A importância do canto congregacional nem sempre impede que seja negligenciado. Muitas vezes tendemos a tratar o coral como se ele fosse a congregação, ao passo que deveríamos, ao invés, tratar a congregação como se fosse o coral. O coral sempre é apenas suplemento da congregação, exceto em concertos sacros. O coral existe apenas para fazer aquilo que a congregação não consegue realizar, ou para ajudar a congregação a cantar melhor. Música coral não é substituto do canto congregacional[9] .

2.5 – Precauções Quanto à Adoração mediante a Música.

A música é veículo. Em si mesma ela não é adoração. É, antes, meio pelo qual os crentes transportam os sentimentos mais profundos do seu coração ao coração de Deus. É método de expressão de nosso amor a Deus. O método contudo, nunca deve substituir a essência da adoração.

É preciso que tenhamos sempre em mente algumas precauções básicas a respeito da música de adoração. A primeira é que devemos guardar-nos contra a familiaridade da música. É fácil demais reunir-nos com outros cristãos e cantar os grandes cânticos da fé. Com freqüência os cultos de cânticos de uma igreja são apenas tradição e ritual, em vez de adoração e louvor. Percebe-se isso não só entre os cristãos mais tradicionais, mas também entre cristãos que se consideram não tradicionais. Muitas vezes os tradicionais se acham simplesmente declamando palavras em vez de louvar a Deus da profundeza do coração. O mesmo se pode dizer dos que cantam músicas mais modernas, não tradicionais. Cantam músicas bíblicas familiares a eles, mas esses cânticos perderam a essência da adoração sincera. Devemos precaver-nos contra a familiaridade da música[10] .
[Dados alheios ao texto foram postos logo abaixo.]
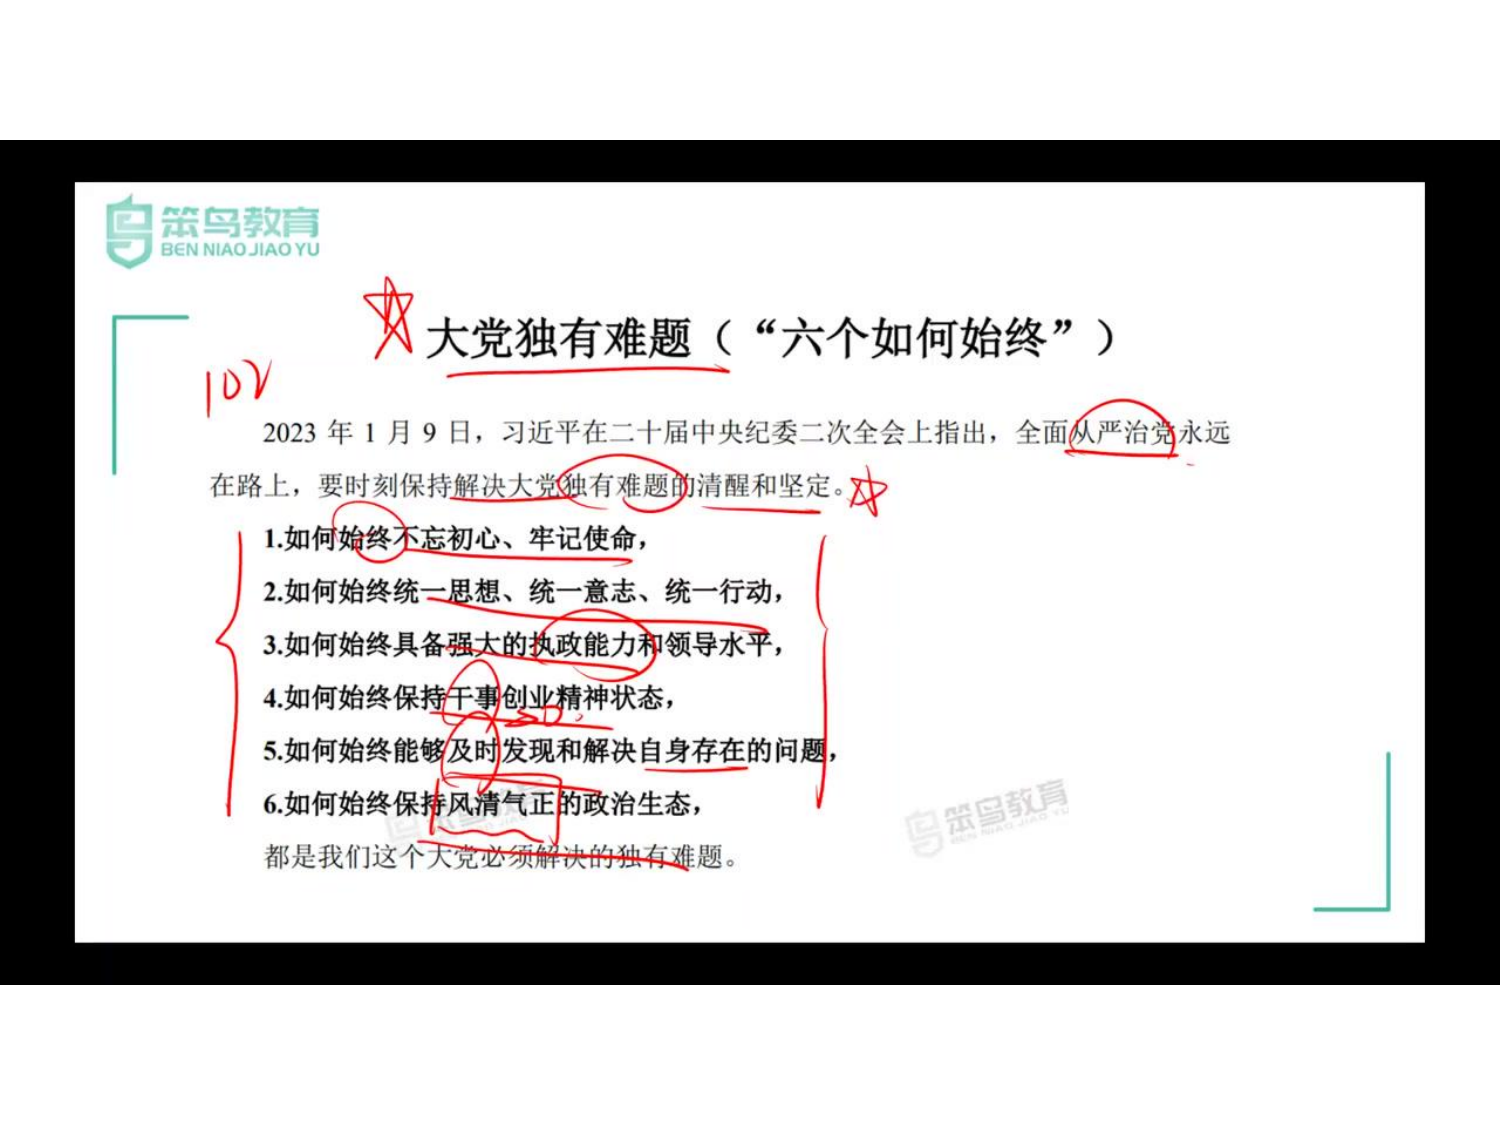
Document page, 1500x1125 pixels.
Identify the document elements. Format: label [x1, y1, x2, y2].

picture [0, 140, 1500, 985]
A segunda, é que a verdadeira adoração está arraigada na graça de Deus e não no desempenho do homem. Portanto, devemos tomar todo o cuidado para jamais permitirmos que a música seja simplesmente vitrina de nosso talento. O objetivo da verdadeira adoração é a glória de Deus – jamais a grandeza de nossos talentos. A música é arte que deveria ser bem harmonizada a fim de expressar a majestade de Deus.

A música que produz adoração será participativa por natureza. A verdadeira adoração não tem espaço para um coração espectador; o âmago da adoração está no coração que participa. A adoração não pode sentar-se nas tribunas de honra da igreja observando o desempenho dos mais talentosos.

Outra precaução com referência à música relaciona-se com a compreensão cultural errônea. A única fonte de unidade cristã deveria ser adoração a Jesus Cristo. Não obstante, muitas vezes a música em nossa adoração passa a ser elemento de contenda e divisão entre os cristãos. Principalmente no país que vivemos onde há uma riqueza de ritmos e um regionalismo muito grande, obrigar pessoas a cantarem num ritmo que não lhes é familiar, é muito mais complicado. John Blanchard fala a respeito do uso do rock na evangelização em seu livro “Rock in Igreja”, e, apesar de sua proposta inicial era fazer uma análise equilibrada do assunto, recorre logo ao argumento mais simplista de que o rock é totalmente carregado de ocultismo, chegando a insinuar que este ritmo tem origem satânica. No quarto capítulo intitulado fogo estranho, o autor admite que é inviável utilizar deste ritmo para adoração a Deus[11] .

Finalmente, a música nunca deve tomar a prioridade das Escrituras na adoração. Devemos ser cuidadosos, porém, em lembrar-nos que a música veicula uma resposta à revelação de Deus no coração. Ela leva essa resposta ao trono do céu.

Notas:

[1] AMORESE, Rubem Martins. Celebração do Evangelho – compreendendo culto e liturgia. Viçosa- MG, Ultimato, 1995 p. 78.

[2] Ibid. p.80.

[3] Ibid, p.81.

[4] SHEDD, Russel P. Adoração Bíblica. São Paulo, Vida Nova, 1991, p.52.

[5] WHITE, James F. Introdução ao culto cristão, São Leopoldo-RS, Sinodal, 1997, p.85.

[6] Ibid p.86.

[7] Ibid p. 86.

[8] Ibid p.87.

[9] Ibid p.88.

[10] TIPPIT, Sammy, Digno de Adoração. São Paulo, Vida, 1992, p.117-128.

[11] BLANCHARD, John; ANDERSON, Peter; CLEAVE, Derek. Trad. Eros Pasquini. Rock in Igreja?!, São Paulo, Fiel, 1985. P. 43.